Y casi todos fueron así, en la medida que servía a cada uno de los infinitos peldaños de la administración del Gran Imperio, de manera que uno termina por sentirse menos admirado de la gloria de Napoleón, que de la ignominia de las ingratitudes o de las traiciones que su reinado determinó, habiendo activado la excesiva energía del astro, en forma inusitada, el proceso de la putrefacción universal. Cuando ese astro declinó, toda la historia quedó como impregnada de un hedor desconocido...

Verdad es que Napoleón no supo nunca castigar, y esto, que uno lo encuentra en cada página de su vida, hasta perder la paciencia, es quizás el rasgo esencial de ese hombre, raro entre raros, que tanto se ha querido representar como un tirano, y que fue, sobre todo, en virtud de no se sabe qué herencia, un fatalista profundo, incapaz de resentimiento, siempre temeroso de destruir algo de su obra, humillando a los que él mismo había elevado, dejando de querer y dejando de obrar cuando creía haber oído la voz de su destino; sentándose, entonces, pleno de una muda resignación, sobre el brocal del pozo de dolor.
“Las quejas, decía, están por debajo de mi dignidad y de mi carácter.
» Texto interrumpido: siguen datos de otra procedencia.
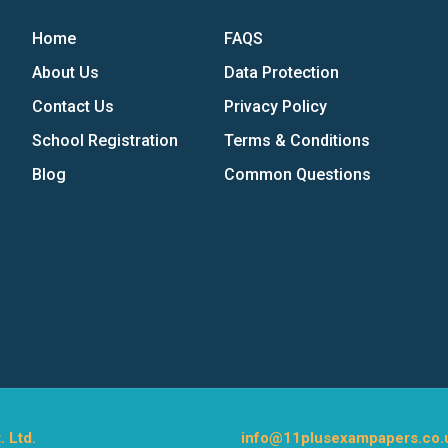
Home
FAQS
About Us
Data Protection
Contact Us
Privacy Policy
School Registration
Terms & Conditions
Blog
Common Questions
. Ltd.
info@11plusexampapers.co.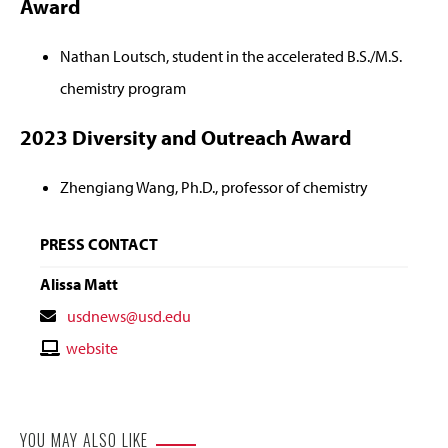
Award
Nathan Loutsch, student in the accelerated B.S./M.S.
chemistry program
2023 Diversity and Outreach Award
Zhengiang Wang, Ph.D., professor of chemistry
PRESS CONTACT
Alissa Matt
Contact
usdnews@usd.edu
Email
Contact
website
Website
YOU MAY ALSO LIKE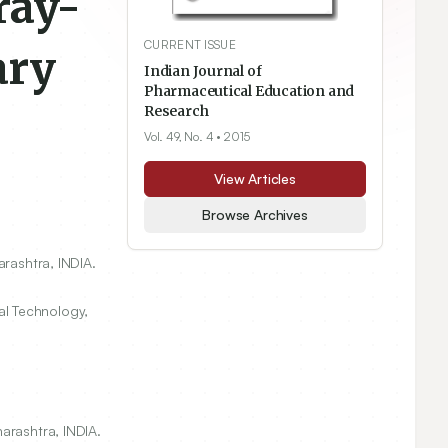
ray-
CURRENT ISSUE
ary
Indian Journal of
Pharmaceutical Education and
Research
Vol. 49, No. 4
• 2015
View Articles
Browse Archives
arashtra, INDIA.
l Technology,
arashtra, INDIA.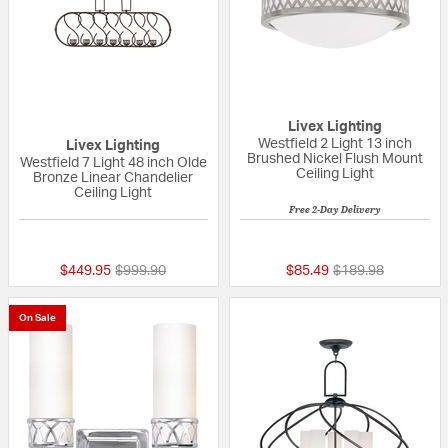
Livex Lighting
Westfield 2 Light 13 inch
Livex Lighting
Brushed Nickel Flush Mount
Westfield 7 Light 48 inch Olde
Ceiling Light
Bronze Linear Chandelier
Ceiling Light
Free 2-Day Delivery
{0} out of 5 Customer Rating
5 out of 5 Custom
Price reduced from
to
Price reduced fro
to
$449.95
$999.90
$85.49
$189.98
On Sale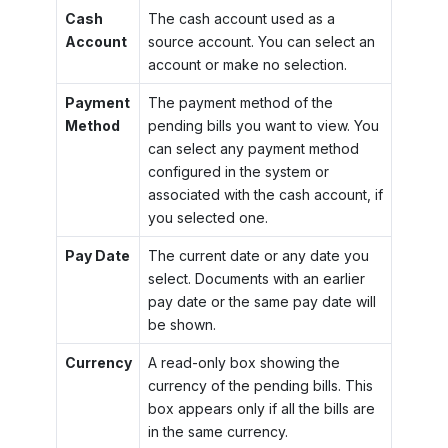
Cash
The cash account used as a
Account
source account. You can select an
account or make no selection.
Payment
The payment method of the
Method
pending bills you want to view. You
can select any payment method
configured in the system or
associated with the cash account, if
you selected one.
Pay Date
The current date or any date you
select. Documents with an earlier
pay date or the same pay date will
be shown.
Currency
A read-only box showing the
currency of the pending bills. This
box appears only if all the bills are
in the same currency.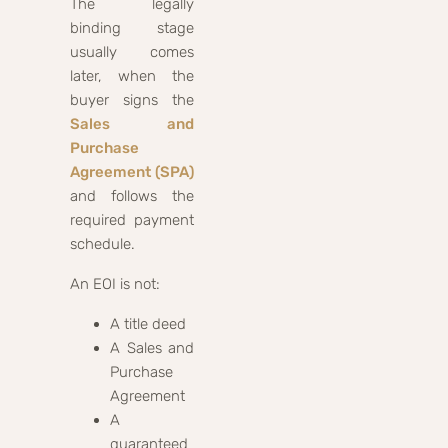
The legally
binding stage
usually comes
later, when the
buyer signs the
Sales and
Purchase
Agreement (SPA)
and follows the
required payment
schedule.
An EOI is not:
A title deed
A Sales and
Purchase
Agreement
A
guaranteed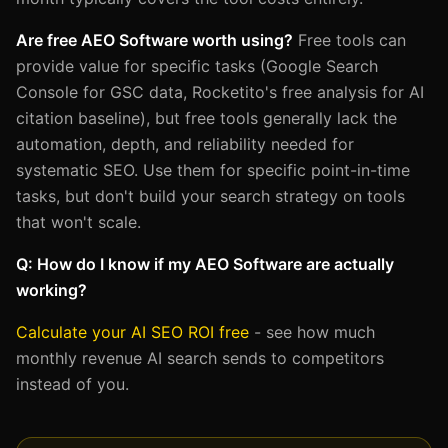
Are free AEO Software worth using?
Free tools can
provide value for specific tasks (Google Search
Console for GSC data, Rocketito's free analysis for AI
citation baseline), but free tools generally lack the
automation, depth, and reliability needed for
systematic SEO. Use them for specific point-in-time
tasks, but don't build your search strategy on tools
that won't scale.
Q: How do I know if my AEO Software are actually
working?
Calculate your AI SEO ROI free
- see how much
monthly revenue AI search sends to competitors
instead of you.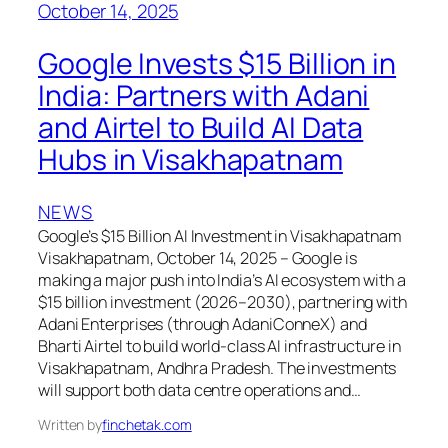
October 14, 2025
Google Invests $15 Billion in
India: Partners with Adani
and Airtel to Build AI Data
Hubs in Visakhapatnam
NEWS
Google’s $15 Billion AI Investment in Visakhapatnam
Visakhapatnam, October 14, 2025 – Google is
making a major push into India’s AI ecosystem with a
$15 billion investment (2026–2030), partnering with
Adani Enterprises (through AdaniConneX) and
Bharti Airtel to build world-class AI infrastructure in
Visakhapatnam, Andhra Pradesh. The investments
will support both data centre operations and…
Written by
finchetak.com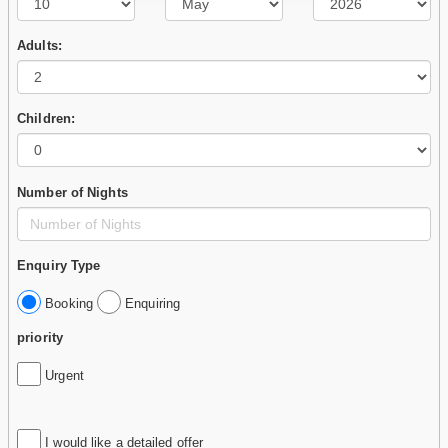
Adults:
Children:
Number of Nights
Enquiry Type
Booking
Enquiring
priority
Urgent
I would like a detailed offer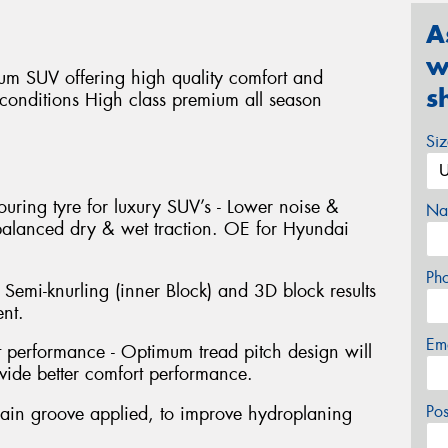
A
w
um SUV offering high quality comfort and
s
d conditions High class premium all season
Si
ouring tyre for luxury SUV’s - Lower noise &
Na
 balanced dry & wet traction. OE for Hyundai
Ph
 Semi-knurling (inner Block) and 3D block results
nt.
Em
performance - Optimum tread pitch design will
ide better comfort performance.
Po
ain groove applied, to improve hydroplaning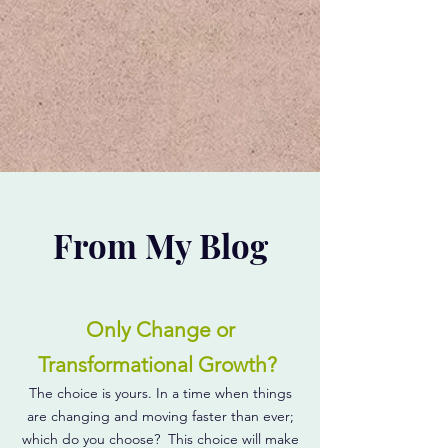
From My Blog
Only Change or
Transformational Growth?
The choice is yours. In a time when things
are changing and moving faster than ever;
which do you choose? This choice will make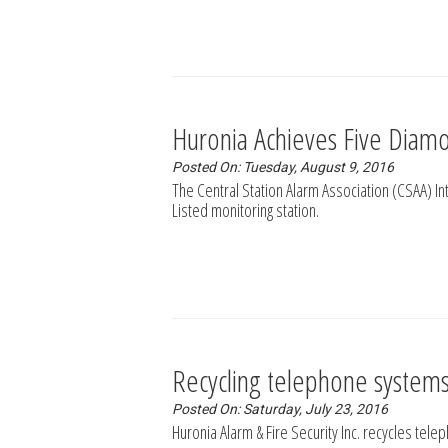
Huronia Achieves Five Diamo
Posted On: Tuesday, August 9, 2016
The Central Station Alarm Association (CSAA) I
Listed monitoring station.
Recycling telephone systems 
Posted On: Saturday, July 23, 2016
Huronia Alarm & Fire Security Inc. recycles tele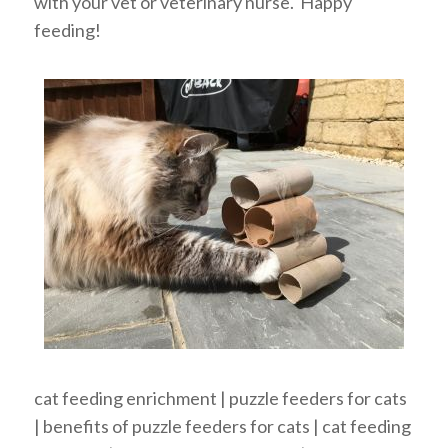
with your vet or veterinary nurse. Happy
feeding!
cat feeding enrichment | puzzle feeders for cats
| benefits of puzzle feeders for cats | cat feeding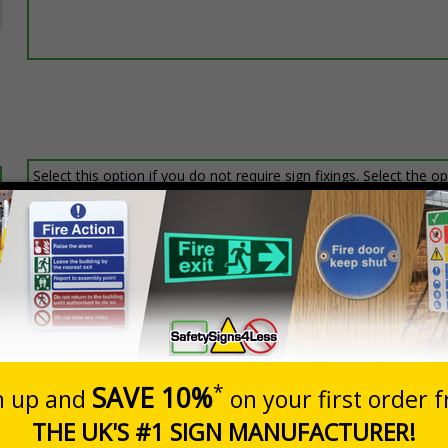
Select this option if you do not require sign fixings. Select the o
below for more information on sign fixings available
Prices excludes
20+
Quantity
Add to 
7.24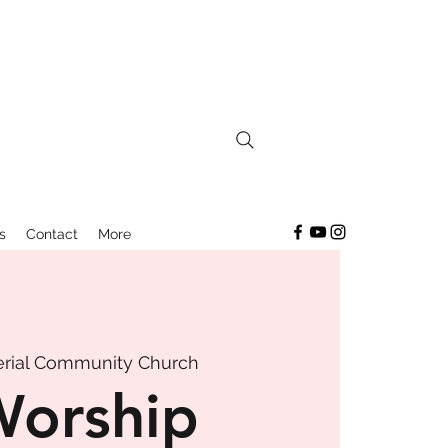
s
Contact
More
rial Community Church
Worship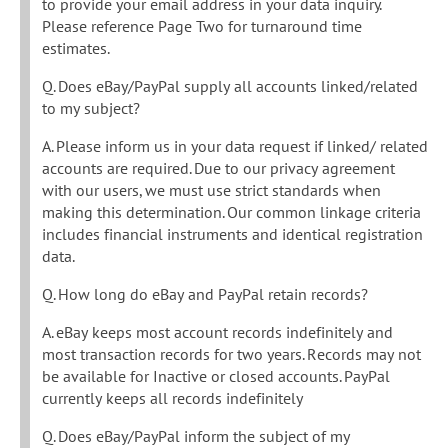
to provide your email address in your data inquiry.
Please reference Page Two for turnaround time
estimates.
Q. Does eBay/PayPal supply all accounts linked/related
to my subject?
A. Please inform us in your data request if linked/ related
accounts are required. Due to our privacy agreement
with our users, we must use strict standards when
making this determination. Our common linkage criteria
includes financial instruments and identical registration
data.
Q. How long do eBay and PayPal retain records?
A. eBay keeps most account records indefinitely and
most transaction records for two years. Records may not
be available for Inactive or closed accounts. PayPal
currently keeps all records indefinitely
Q. Does eBay/PayPal inform the subject of my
Yo ordeno, o me callo”.

Notas del capítulo:

1) Las Memorias del general barón Thiébault, 5 volúmenes (publicadas en 1893-1895 por Plon), conocieron un éxito prodigioso. Pero están sujetas a caución, en particular cuando habla de los mariscales... Él estimaba haber merecido esta distinción que no recibió y concibió por ello mucha amargura. No es pues de sorprender que Bloy se inspire en él en este capítulo; le debe esta opinión bien severa acerca de los mariscales del Imperio.
Las Memorias del general y barón Marbot (1782-1854), se sitúan entre las más populares sobre el periodo imperial. La edición establecida y anotada por Jacques Garnier publicada en 1983 por el Mercure de France, muestra que “el testimonio de Marbot es mucho menos fantasioso de lo que toda una tradición histórica había llevado a pensar” (Jean Tulard, Nouvelle bibliographie critique des Mémoires sur l’époque Napoléonienne (“Nueva bibliografía crítica de las Memorias sobre la época napoleónica”) Droz, 1991).